Violence mars Bangladesh election as campaigning ends


Bangladesh's general election campaign ended Friday with more deadly violence as Prime Minister Sheikh Hasina seeks a record fourth term. A ruling Awami League party supporter was killed by opposition Bangladesh Nationalist Party (BNP) followers, police said, while the BNP claimed 19 more of its activists had been detained ahead of Sunday's election.

The official campaign ended on Friday after seven weeks of widespread street clashes and accusations of an official crackdown on the opposition. An opinion poll indicated Hasina is favorite to win despite the controversy.

Police said the Awami League supporter was beaten to death in the northeastern city of Sylhet late Thursday.

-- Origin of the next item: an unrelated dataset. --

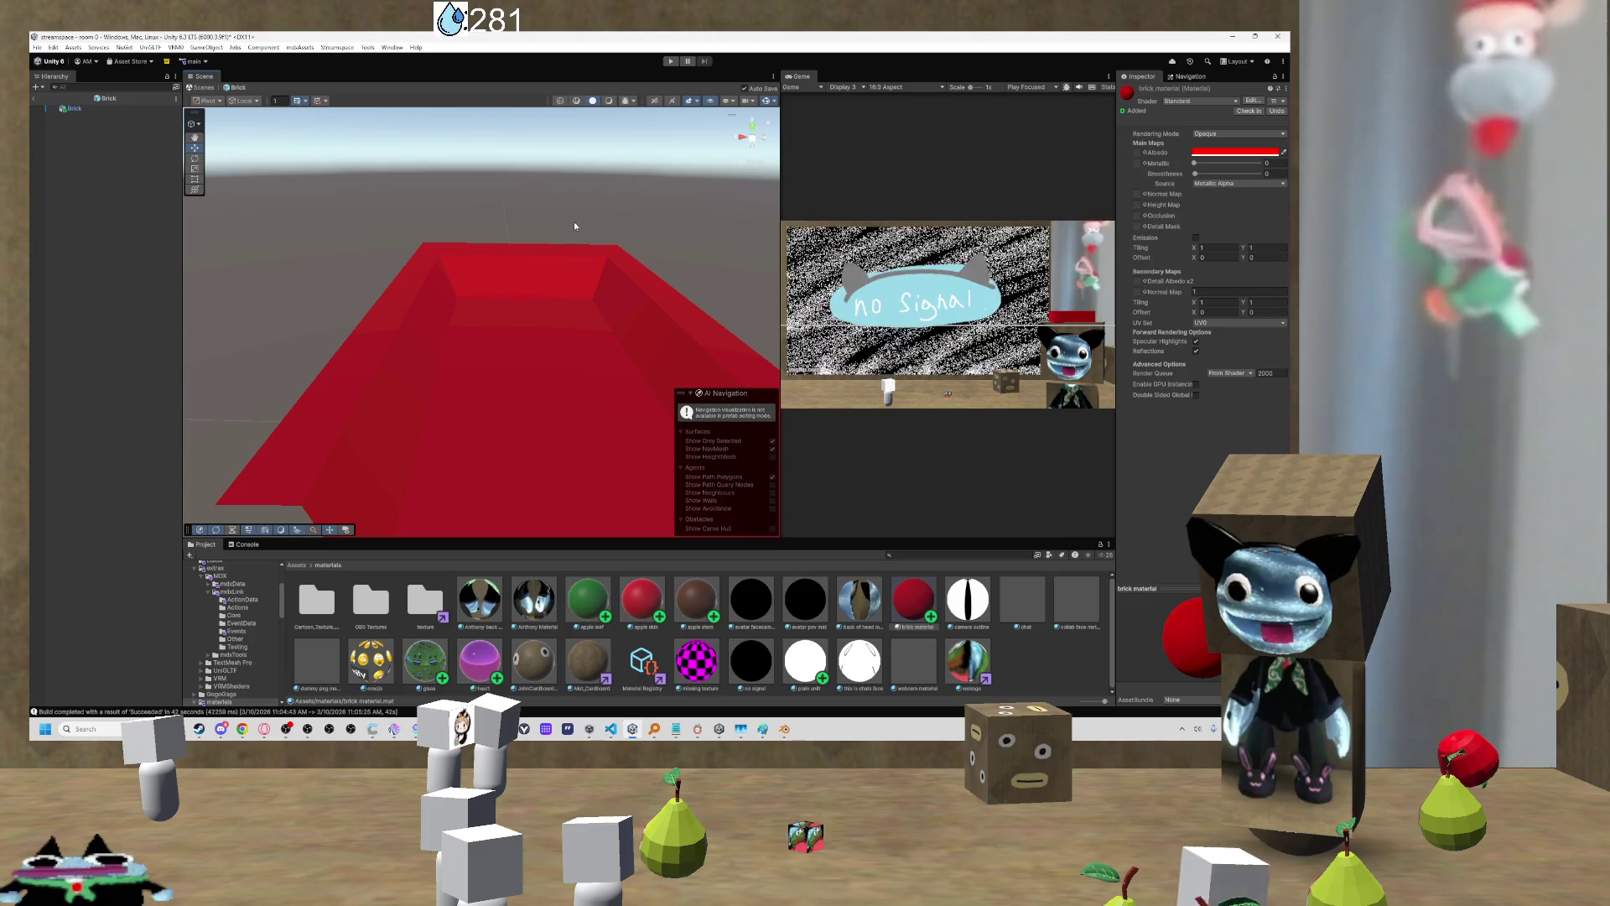
pyautogui.scroll(-5, 574, 222)
pyautogui.scroll(5, 575, 223)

They had reported two earlier deaths of Awami League activists since the campaign opened on Nov. 8. The BNP says eight of its supporters have been killed in election clashes.

Sylhet police chief Shah Harunur Rashid told AFP that two BNP supporters had been arrested for the latest killing. The BNP said the man died in a conflict among Awami League supporters.

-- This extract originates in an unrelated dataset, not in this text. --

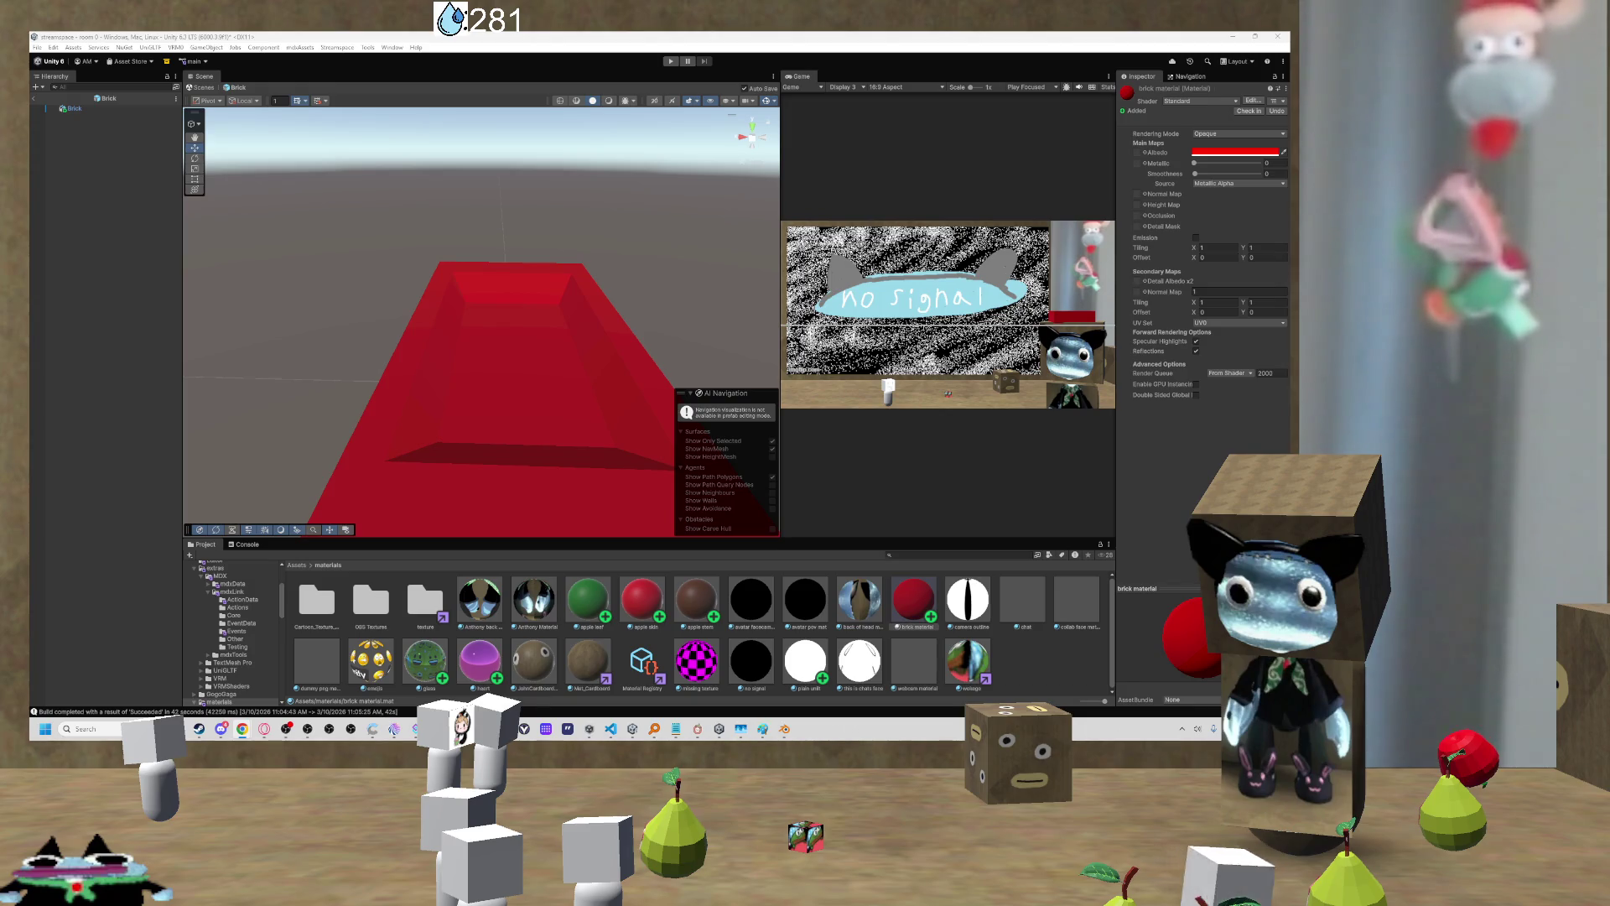
# Step: Review the brick shader tutorial video, pausing on the material graph around 11:32
pyautogui.press('alt+Tab')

Nineteen BNP activists were arrested when police and paramilitary guards raided the election camp of a BNP candidate and several villages in southern Bangladesh, police and BNP officials told AFP.

Thousands of Awami League supporters rallied in Dhaka early Friday as candidates made a last-minute pitch for votes. The BNP, which says thousands of its activists have been locked up in a bid to rig the election, said it had been prevented from holding its final rally in the capital. Hasina, in her final campaign statement, urged Bangladesh's 104 million voters to re-elect her to boost the impoverished South Asian nation's economic development.

Bangladesh's economy has grown at an impressive average of 6.3 percent every year since she won a landslide in December 2008. "Much work is still pending and it depends on the people casting a vote for us. Then we will be able to return to power and complete the work," she said late Thursday.